As the COVID-19 pandemic recently led to the change in class structure, closure of campus facilities and postponement of the planned Badge of Honor Benefit Run in Poplar Bluff, McBride decided to start the Fallen Officer Thank You Campaign for students and anyone else to be able to show their gratitude to emergency responders, nurses and doctors.

McBride is a former Hannibal police officer and commissioned sheriff's deputy in Lewis County, and he wanted to make sure all the students who worked hard to honor the legacy of each officer they selected got the opportunity to show their gratitude.

“The students who are in the project will still recognize the officers, but I have opened it up to anyone and everyone who wants to participate out in the community, or the country or the world — thanking a first responder,” McBride said. “And I also included nurses and doctors, because they're at the forefront of what we're dealing with right now.”

Everyone is invited to join the students, taking a picture while holding up a sign showing their gratitude to the person they're honoring.
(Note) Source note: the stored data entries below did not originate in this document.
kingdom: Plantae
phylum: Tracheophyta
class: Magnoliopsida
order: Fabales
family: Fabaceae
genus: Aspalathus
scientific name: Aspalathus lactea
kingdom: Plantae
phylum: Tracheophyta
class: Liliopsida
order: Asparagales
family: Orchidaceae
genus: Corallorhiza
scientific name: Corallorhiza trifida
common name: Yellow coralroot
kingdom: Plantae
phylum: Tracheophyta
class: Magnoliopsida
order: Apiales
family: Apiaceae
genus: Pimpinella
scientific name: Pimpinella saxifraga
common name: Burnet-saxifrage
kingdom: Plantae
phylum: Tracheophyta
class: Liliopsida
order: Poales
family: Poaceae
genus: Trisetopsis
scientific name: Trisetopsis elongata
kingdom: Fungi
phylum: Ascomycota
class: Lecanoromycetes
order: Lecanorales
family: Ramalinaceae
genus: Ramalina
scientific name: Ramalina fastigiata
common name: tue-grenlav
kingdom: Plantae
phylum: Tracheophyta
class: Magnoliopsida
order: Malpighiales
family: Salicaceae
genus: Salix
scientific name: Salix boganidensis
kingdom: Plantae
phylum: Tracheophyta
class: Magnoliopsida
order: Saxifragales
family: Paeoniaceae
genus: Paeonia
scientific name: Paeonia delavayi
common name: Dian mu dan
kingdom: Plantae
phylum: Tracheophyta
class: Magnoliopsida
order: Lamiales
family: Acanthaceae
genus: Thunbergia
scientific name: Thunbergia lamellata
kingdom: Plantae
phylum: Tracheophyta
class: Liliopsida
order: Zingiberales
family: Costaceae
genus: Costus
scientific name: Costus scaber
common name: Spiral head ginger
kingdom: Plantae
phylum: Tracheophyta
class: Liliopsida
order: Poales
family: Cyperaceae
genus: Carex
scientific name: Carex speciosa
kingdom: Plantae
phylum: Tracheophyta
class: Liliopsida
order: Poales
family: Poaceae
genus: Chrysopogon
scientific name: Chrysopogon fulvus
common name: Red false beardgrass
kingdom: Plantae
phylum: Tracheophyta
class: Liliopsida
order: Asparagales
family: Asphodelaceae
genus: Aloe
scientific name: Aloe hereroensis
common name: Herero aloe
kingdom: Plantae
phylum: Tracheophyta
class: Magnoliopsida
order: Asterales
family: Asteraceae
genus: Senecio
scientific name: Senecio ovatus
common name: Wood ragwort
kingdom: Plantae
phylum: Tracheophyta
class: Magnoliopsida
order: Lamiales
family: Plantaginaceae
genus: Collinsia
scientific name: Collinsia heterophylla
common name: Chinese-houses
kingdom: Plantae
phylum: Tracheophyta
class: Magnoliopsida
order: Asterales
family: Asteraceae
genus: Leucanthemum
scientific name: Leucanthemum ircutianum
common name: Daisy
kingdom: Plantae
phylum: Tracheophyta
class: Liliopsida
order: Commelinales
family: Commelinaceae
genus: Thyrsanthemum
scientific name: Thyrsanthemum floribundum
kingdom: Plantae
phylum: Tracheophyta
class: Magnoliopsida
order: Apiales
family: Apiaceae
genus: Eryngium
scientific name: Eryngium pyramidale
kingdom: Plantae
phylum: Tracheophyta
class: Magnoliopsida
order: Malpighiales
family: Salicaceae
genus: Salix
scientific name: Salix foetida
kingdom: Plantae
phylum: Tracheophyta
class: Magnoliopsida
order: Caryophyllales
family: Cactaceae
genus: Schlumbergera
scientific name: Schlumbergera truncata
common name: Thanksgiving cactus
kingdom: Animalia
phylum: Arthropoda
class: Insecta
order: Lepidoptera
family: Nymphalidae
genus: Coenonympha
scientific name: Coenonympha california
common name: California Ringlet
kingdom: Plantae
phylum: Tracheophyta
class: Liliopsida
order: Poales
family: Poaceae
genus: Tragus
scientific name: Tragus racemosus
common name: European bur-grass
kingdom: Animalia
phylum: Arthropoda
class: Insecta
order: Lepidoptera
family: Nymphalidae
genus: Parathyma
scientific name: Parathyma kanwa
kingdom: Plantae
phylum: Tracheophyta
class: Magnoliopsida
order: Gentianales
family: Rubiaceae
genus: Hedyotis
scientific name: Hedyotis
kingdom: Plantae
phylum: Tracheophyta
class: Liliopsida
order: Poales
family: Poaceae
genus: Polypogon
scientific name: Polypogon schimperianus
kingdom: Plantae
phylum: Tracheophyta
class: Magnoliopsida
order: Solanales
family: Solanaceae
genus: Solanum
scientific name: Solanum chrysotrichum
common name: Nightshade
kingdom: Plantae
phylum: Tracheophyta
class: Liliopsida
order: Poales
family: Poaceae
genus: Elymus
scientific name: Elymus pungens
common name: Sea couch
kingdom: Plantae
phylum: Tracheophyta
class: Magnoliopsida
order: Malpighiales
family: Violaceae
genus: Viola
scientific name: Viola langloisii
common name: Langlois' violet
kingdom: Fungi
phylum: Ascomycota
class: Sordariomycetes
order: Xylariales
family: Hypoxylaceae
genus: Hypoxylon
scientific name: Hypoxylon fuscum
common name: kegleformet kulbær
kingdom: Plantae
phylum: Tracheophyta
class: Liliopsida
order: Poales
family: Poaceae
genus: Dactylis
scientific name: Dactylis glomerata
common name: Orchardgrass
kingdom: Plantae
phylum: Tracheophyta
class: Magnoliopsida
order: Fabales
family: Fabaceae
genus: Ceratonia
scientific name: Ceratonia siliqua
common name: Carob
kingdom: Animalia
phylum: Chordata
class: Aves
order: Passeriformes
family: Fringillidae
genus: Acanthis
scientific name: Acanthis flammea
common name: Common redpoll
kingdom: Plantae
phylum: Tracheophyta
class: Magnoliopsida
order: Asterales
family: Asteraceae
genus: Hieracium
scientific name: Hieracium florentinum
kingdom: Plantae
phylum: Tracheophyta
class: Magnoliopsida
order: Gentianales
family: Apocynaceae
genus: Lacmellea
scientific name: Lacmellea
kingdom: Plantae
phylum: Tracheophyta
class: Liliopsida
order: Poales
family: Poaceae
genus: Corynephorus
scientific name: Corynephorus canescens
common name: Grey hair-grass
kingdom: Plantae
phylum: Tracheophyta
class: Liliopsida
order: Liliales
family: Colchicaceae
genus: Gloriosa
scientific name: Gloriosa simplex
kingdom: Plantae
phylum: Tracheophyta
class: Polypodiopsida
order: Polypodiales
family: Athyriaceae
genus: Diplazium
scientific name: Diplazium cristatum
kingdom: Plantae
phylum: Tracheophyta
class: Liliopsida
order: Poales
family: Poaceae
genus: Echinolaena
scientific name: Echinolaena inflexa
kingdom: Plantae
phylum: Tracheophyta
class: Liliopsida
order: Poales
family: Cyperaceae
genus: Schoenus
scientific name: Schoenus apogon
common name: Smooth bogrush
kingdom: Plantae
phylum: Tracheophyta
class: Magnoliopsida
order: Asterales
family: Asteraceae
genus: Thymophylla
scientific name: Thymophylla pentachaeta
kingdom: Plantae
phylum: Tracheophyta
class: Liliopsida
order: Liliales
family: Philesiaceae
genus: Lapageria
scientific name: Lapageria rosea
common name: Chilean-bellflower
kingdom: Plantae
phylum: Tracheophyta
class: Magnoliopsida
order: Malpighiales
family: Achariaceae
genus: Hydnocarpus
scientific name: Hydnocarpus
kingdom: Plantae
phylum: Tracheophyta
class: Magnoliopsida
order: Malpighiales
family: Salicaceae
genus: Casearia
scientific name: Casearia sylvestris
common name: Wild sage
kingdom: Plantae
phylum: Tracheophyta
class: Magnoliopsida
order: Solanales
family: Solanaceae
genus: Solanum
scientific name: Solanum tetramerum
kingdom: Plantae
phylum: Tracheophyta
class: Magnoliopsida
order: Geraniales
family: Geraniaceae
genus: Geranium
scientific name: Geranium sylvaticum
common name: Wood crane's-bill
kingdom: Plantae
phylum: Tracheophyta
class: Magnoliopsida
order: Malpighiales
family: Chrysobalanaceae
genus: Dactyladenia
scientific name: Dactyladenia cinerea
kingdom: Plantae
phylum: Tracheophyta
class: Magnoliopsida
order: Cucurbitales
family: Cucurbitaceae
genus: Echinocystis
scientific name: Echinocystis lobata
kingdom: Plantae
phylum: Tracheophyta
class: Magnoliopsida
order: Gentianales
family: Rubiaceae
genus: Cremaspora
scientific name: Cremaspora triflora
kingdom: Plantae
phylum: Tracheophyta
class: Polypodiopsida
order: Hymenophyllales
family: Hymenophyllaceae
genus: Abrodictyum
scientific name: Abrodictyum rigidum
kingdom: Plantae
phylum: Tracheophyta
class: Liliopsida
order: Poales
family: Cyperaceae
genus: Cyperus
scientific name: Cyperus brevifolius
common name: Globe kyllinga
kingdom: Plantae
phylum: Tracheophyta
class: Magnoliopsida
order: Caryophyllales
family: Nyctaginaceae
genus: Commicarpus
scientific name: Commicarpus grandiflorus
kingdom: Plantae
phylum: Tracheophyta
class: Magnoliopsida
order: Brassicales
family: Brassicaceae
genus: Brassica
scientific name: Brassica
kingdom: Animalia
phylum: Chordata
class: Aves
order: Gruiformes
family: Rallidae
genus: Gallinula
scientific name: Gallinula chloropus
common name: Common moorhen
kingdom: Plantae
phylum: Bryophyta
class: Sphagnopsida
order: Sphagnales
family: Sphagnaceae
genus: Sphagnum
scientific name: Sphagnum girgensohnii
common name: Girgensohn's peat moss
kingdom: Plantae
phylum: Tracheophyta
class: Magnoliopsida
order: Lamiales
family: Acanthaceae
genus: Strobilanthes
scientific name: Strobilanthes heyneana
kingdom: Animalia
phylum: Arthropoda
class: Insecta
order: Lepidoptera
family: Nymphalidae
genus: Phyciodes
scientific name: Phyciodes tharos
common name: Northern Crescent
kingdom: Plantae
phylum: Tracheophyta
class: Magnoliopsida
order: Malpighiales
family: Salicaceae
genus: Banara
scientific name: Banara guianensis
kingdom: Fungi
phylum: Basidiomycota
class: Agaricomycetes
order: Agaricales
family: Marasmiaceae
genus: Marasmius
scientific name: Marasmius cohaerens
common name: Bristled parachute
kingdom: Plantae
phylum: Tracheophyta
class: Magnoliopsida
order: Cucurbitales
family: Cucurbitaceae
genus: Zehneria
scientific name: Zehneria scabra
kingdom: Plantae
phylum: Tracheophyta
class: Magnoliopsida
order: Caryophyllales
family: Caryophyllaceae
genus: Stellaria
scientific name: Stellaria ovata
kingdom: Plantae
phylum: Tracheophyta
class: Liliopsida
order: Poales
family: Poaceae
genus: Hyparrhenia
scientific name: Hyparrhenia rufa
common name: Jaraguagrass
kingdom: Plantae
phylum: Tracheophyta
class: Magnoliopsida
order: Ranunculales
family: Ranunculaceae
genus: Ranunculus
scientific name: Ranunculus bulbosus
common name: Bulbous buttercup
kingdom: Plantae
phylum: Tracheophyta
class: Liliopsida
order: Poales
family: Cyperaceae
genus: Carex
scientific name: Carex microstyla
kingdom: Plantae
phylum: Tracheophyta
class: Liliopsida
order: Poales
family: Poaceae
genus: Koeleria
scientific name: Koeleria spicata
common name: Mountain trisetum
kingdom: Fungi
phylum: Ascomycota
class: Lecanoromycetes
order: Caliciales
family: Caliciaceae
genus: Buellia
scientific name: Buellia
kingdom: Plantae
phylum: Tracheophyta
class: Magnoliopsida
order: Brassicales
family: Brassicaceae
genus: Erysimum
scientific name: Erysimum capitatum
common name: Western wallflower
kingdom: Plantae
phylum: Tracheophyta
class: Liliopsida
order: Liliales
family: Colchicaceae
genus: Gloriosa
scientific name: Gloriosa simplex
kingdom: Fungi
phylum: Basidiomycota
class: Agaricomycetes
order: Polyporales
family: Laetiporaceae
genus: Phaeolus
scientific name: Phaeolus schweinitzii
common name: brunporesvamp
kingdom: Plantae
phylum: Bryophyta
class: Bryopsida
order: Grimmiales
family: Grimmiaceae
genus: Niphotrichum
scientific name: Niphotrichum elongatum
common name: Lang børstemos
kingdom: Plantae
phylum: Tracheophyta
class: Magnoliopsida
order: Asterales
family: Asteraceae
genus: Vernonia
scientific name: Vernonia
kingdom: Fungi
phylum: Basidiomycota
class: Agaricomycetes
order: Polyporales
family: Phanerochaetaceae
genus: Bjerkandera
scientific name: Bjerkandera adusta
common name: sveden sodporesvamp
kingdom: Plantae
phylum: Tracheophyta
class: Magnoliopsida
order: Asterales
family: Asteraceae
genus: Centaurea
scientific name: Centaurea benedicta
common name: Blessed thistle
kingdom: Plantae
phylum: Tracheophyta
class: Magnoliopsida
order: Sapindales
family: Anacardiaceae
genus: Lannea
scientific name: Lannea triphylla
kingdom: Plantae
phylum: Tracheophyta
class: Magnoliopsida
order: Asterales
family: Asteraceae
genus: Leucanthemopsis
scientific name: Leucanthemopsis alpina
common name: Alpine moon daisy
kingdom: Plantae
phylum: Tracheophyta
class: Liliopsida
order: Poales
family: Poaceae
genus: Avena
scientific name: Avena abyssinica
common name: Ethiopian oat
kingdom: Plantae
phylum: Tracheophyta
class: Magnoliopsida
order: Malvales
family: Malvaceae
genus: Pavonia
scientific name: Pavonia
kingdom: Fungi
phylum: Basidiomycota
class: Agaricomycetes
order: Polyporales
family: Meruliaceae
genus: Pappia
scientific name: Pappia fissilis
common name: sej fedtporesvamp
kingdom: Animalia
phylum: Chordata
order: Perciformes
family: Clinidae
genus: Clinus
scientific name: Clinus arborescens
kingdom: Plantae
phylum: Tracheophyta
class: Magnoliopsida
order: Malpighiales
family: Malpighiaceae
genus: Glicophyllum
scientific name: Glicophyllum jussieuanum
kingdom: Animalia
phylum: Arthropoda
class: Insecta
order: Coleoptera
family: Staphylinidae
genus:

Participants can post the picture to their favorite social media outlet, using the hashtag #fallenofficerproject2020 on Saturday April 4, the day the Badge of Honor Benefit Run was originally scheduled. McBride said the campaign allows people to stay in safe places like their home or yard while they join together in the effort.

Word of the new campaign reached an online law enforcement news story, and McBride has heard from people in California and Massachusetts who are going to participate.

“It's not something that has to be (limited) to the Midwest — which would have been great as well — but this is something that hopefully the whole country, if they hear about it, can get involved in it,” McBride said. “And potentially, if it can get around to people around the world, it's a great thing. Everyone can get involved.”